Is your school a wine or a beverage? The difference might be more than you think.
The question finds its genesis in remarks made by an acquaintance of mine who is co-owner of a popular wine shop in the greater Philadelphia area. A number of folks who try to get to know him find him somewhat abrasive at times, yet he acts that way because he's trying to underscore something important.
That point, according to him, is that many "branded" wines (think: Yellow Tail, Hardy's, Woodbridge, etc.) are beverages, and not wine. Beverages are meant to have the same taste, the same flavor profile, year after year. Viewed in that vein, vintage has no meaning: the companies are trying to produce a wine whose flavor profile never alters. On the one hand, consistency is something on which customers can rely, meaning that there are never any surprises. To maintain this consistency, however, the companies must result frequently to methods that add or subtract certain elements inherent in making wine -- for example, they might bathe the wines in oak chips or they might "extract" some water from the juice during an overly-wet year. On the other hand, this same consistency means that consumers never get to taste the differences in wines from vintage to vintage, meaning that they will fail to appreciate the inherent "naturality" of wine.
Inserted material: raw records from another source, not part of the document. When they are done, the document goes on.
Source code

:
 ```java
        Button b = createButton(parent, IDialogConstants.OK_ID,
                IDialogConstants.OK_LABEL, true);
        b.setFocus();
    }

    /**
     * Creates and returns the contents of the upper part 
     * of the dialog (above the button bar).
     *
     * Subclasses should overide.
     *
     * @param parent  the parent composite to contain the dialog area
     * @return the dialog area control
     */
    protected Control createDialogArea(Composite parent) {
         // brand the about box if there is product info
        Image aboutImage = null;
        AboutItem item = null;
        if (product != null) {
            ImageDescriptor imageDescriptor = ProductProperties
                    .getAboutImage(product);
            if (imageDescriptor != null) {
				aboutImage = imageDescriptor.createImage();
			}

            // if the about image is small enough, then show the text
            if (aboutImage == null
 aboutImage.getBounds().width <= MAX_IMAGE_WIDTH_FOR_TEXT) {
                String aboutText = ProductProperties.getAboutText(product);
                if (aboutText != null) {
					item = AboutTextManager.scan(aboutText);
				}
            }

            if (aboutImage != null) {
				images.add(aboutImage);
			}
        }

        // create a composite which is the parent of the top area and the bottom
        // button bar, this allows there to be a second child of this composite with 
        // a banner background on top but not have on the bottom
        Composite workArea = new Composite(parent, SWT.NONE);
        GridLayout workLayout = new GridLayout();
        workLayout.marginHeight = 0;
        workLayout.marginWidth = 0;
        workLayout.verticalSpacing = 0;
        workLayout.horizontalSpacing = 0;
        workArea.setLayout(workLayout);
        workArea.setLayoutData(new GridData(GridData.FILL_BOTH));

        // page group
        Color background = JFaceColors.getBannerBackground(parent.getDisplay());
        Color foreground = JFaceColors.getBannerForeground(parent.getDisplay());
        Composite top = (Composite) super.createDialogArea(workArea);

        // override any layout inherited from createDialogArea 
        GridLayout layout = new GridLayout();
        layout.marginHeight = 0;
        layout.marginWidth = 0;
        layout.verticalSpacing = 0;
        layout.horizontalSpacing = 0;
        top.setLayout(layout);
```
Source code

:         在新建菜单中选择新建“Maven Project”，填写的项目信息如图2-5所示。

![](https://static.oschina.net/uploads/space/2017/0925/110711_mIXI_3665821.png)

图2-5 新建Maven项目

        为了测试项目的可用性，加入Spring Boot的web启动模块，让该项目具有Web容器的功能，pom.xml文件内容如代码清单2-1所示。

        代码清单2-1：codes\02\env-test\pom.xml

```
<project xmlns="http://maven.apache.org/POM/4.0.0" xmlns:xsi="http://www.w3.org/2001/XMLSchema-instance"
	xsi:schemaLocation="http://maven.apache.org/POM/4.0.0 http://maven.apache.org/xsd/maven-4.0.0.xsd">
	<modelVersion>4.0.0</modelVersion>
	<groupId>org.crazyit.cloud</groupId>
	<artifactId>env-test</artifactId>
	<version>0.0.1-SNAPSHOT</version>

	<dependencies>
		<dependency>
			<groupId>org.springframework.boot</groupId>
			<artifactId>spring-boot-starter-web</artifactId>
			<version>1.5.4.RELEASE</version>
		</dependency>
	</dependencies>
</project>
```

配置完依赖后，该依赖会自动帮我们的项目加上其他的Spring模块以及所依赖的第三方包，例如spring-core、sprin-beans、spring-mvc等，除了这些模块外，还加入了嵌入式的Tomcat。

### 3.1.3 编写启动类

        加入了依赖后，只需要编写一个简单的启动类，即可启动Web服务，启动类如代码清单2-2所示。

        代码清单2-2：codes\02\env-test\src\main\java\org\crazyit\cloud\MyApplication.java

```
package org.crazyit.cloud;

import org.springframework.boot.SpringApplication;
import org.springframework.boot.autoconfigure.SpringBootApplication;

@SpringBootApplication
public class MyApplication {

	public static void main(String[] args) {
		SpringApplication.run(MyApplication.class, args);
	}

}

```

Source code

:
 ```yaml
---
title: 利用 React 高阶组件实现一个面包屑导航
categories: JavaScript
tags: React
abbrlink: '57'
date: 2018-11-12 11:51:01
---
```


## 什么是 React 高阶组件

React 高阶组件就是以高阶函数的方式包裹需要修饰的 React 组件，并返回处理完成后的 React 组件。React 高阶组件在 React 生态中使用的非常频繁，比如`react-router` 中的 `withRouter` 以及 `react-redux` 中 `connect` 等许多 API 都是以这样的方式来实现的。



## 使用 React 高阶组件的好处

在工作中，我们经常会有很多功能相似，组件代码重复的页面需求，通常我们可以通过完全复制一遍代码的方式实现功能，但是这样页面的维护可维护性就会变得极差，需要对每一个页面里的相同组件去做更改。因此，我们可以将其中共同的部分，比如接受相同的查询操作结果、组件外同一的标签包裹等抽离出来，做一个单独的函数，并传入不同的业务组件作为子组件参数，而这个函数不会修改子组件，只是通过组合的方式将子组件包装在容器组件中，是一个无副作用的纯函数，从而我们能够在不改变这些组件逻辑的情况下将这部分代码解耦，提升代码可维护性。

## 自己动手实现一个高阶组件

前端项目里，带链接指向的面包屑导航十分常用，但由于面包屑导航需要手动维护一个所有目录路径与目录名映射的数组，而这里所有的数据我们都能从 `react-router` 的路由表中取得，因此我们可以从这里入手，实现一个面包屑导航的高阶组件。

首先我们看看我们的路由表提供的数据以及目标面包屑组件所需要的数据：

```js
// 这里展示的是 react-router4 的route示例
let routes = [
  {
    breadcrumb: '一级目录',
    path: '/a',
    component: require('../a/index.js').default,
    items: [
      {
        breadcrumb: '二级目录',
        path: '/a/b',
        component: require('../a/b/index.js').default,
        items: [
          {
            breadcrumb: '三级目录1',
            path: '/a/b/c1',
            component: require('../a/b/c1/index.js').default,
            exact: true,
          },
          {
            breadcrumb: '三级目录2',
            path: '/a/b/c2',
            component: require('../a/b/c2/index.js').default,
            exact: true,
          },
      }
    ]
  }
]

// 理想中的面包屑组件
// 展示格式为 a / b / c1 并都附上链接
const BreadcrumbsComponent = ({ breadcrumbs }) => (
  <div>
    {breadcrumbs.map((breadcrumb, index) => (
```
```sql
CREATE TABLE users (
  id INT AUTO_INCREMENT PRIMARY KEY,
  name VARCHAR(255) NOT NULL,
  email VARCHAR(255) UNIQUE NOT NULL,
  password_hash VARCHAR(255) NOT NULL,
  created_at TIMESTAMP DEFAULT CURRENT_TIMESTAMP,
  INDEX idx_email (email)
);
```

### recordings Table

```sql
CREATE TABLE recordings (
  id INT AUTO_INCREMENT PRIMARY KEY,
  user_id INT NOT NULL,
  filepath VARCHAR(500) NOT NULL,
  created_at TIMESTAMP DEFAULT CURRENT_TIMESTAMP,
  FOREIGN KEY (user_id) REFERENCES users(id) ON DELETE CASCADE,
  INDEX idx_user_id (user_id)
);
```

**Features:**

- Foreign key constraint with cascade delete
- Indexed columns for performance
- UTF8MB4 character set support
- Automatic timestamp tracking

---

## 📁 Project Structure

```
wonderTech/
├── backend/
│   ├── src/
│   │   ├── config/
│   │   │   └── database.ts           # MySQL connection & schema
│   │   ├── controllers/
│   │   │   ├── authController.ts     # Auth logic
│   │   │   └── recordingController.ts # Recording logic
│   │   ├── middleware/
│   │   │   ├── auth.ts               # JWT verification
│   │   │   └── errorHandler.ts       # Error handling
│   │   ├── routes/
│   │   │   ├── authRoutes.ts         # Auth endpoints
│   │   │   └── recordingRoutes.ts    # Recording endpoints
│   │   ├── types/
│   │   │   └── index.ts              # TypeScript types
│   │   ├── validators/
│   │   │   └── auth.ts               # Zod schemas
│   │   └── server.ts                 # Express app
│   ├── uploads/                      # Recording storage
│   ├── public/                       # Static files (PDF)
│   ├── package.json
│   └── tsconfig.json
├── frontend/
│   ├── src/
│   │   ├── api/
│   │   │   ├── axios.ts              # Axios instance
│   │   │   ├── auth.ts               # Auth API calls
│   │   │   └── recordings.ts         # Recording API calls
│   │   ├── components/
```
A wine, as opposed to a "beverage", is a drink that tastes different from vintage to vintage, as it reflects the effects of nature in any given year. Just as people are different at different times of the year and in different social situations, so too are wines. Good wine, my acquaintance would say, cannot be made by a massive corporation; only an honest grower can produce grapes of the best quality, and can tell you about variations in soil, exposure, gradient, ambient temperatures, and the like. That grower can craft the story about the wine, giving it personality and soul. As such, folks who drink wine (and not beverages...) appreciate the uniqueness of any given wine; they appreciate the soul, and they're looking for growers who can make such expressions of a grape into meaningful wine.
So, is your school a wine or a beverage?